The objectives of Module 1 are as follows:
- To measure the prevalence of acute malnutrition in children aged 6-59 months.
- To measure the prevalence of stunting in children aged 6-59 months.
- To determine the coverage of measles vaccination among children aged 9-59 months (or context-specific target group e.g. 9-23 months).
- To determine the coverage of vitamin A supplementation in the last six months among children aged 6-59 months.
- To determine the two-week period prevalence of diarrhoea among children aged 6-59 months.
- To determine the coverage of targeted supplementary and therapeutic feeding programme in children 6-59 months.
The standard target group to routinely include in an anthropometric assessment in refugee contexts is children aged 6-59 months. When justified, other age groups are sometimes also included.
All children aged 6-59 months will be assessed for measles vaccination although data will only be analysed for the 9-59 months age group (or other context-specific target group e.g. 9-23 months).
All children aged 6-59 months will be assessed for vitamin A supplementation in the last six months and diarrhoea in the last two weeks.
- Data on the prevalence of acute malnutrition (based on weight-for-height and / or oedema) and stunting (based on height-for-age) among children aged 6-59 months is essential to collect in refugee settings for monitoring purposes. When justified, other age groups are sometimes also included.
- Data on the coverage of measles vaccination, the coverage of vitamin A supplementation in the last six months and the two-week period prevalence of diarrhoea in young children is essential to collect in refugee settings for monitoring purposes.
- The standard questionnaire provided in Module 1 should be used for the collection of anthropometric, measles vaccination, vitamin A supplementation and diarrhoea data.
- Providing good quality training to survey teams, supervising them well and checking the quality of the data they are collecting on a daily basis will help ensure that data are reliable.
- Standard methods have been developed for collecting, analysing and presenting anthropometric data in reports. Standardising this process helps to maintain the quality, reliability and usability of nutrition survey data.
- The prevalence of stunting (height-for-age) and underweight (weight-for-age) should be presented as part of the survey report but should be interpreted with caution where reliable age data is not available (as is the case in many refugee situations).
- There are standard ways of reporting anthropometric, measles vaccination, vitamin A supplementation and diarrhoea results that should be followed in all nutrition survey reports produced in refugee contexts.
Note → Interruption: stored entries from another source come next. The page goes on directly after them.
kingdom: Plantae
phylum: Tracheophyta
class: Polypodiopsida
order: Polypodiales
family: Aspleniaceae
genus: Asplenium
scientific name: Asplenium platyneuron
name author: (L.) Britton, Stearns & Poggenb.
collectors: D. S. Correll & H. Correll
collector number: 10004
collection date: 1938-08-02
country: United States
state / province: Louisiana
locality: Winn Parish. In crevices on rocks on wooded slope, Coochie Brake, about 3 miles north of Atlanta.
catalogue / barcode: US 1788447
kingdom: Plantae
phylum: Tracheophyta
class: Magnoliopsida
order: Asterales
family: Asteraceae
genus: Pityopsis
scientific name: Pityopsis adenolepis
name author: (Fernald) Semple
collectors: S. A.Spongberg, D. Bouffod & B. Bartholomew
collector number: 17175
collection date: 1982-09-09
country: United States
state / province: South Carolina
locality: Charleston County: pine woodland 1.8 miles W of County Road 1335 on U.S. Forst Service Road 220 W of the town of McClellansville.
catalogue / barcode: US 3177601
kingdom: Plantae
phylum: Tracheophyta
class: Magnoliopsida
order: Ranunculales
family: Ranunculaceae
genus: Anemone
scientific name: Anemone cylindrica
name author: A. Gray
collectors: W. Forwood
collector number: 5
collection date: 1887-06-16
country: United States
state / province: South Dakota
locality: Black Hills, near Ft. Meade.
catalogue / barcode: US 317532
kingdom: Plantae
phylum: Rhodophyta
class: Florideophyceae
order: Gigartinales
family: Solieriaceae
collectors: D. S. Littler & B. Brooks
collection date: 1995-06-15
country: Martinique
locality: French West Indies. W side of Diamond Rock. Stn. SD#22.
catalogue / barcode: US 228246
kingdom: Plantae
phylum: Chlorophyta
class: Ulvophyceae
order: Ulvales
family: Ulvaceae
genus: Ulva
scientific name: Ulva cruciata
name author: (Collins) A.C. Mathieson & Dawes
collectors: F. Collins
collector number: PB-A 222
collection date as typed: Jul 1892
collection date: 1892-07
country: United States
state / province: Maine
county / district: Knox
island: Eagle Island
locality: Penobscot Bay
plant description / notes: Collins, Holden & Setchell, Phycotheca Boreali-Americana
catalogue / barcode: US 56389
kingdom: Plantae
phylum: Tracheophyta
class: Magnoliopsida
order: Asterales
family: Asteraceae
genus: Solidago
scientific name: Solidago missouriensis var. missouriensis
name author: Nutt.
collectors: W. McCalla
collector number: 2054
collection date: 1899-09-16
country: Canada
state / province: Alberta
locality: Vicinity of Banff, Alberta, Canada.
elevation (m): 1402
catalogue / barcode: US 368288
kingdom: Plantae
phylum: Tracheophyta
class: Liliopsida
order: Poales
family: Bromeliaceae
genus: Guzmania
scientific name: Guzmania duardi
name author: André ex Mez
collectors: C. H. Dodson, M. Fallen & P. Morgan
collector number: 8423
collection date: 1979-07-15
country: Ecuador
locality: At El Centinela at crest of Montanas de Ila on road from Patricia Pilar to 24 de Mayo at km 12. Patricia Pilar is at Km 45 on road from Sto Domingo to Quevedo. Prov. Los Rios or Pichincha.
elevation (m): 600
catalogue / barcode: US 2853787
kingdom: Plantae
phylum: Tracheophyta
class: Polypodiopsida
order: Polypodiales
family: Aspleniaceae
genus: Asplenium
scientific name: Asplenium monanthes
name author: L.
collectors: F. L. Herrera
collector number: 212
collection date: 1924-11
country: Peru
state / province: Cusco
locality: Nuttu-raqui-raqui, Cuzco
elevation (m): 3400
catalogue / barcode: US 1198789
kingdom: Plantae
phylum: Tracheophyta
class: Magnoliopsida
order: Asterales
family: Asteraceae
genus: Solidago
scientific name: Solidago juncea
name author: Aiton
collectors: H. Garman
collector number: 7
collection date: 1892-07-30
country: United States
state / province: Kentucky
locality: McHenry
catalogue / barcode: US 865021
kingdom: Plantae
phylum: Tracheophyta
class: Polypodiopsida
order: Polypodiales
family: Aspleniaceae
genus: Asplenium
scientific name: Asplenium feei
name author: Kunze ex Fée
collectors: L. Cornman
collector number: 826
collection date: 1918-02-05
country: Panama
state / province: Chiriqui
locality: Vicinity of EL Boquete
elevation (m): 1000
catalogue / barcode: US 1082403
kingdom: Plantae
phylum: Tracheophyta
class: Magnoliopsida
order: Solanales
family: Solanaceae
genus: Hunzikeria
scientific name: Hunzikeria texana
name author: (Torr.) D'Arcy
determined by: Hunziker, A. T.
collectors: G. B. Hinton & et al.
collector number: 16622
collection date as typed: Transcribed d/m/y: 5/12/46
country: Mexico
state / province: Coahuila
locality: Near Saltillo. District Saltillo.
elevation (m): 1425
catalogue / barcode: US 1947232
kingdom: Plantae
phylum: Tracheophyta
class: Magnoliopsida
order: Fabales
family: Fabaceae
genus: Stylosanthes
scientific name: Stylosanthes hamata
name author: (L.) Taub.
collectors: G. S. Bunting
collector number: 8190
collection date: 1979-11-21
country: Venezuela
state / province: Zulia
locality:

- There will be therapeutic and supplementary feeding programmes in most refugee settings to take care of acutely malnourished children. A nutrition survey is a good opportunity to ask about enrolment of the surveyed children into the feeding programmes running in the area for the treatment of acute malnutrition. This will only provide a rough estimation of the coverage of such programmes but may point out to some major problems that can be addressed following the survey. However coverage surveys as opposed to nutrition surveys are the best way to determine the coverage of these types of feeding programmes due to the small sample size of acutely malnourished children found during nutrition surveys. This is why this objective should always be worded as a secondary objective.
- The systematic inclusion of infants aged 0-5 months in anthropometric survey is not currently recommended by UNHCR for the following main reasons: (1) The accurate weight measurement of infants 0-5 months requires an infant scale with a higher precision (+/-10g) than those most commonly used on the field (+/- 100g); (2) If a meaningful, precise estimate of infant malnutrition is needed for programmatic purposes, sample size requirements can be difficult to meet; (3) Interpretation of malnutrition results among children aged 6-59 months and 0-59 months are often wrongly used interchangeably and compared; and (4) Reporting malnutrition results among children aged 6-59 months is currently the norm in refugee settings and emergencies. However, in certain circumstances, where there may be particular concerns over the nutritional status of infants 0 – 5 months old, these infants may also be included in the anthropometric assessment if proper scales are used, specialised training is provided for measuring infants’ length (e.g. a cloth needs to be used below the knees of infants during length measurement) and sample size requirements are met. Note that prevalence of severe acute malnutrition calculated using the WHO Growth Standards (2006) will be much higher than when using NCHS Growth Reference (1977) in infants aged 0-5 months.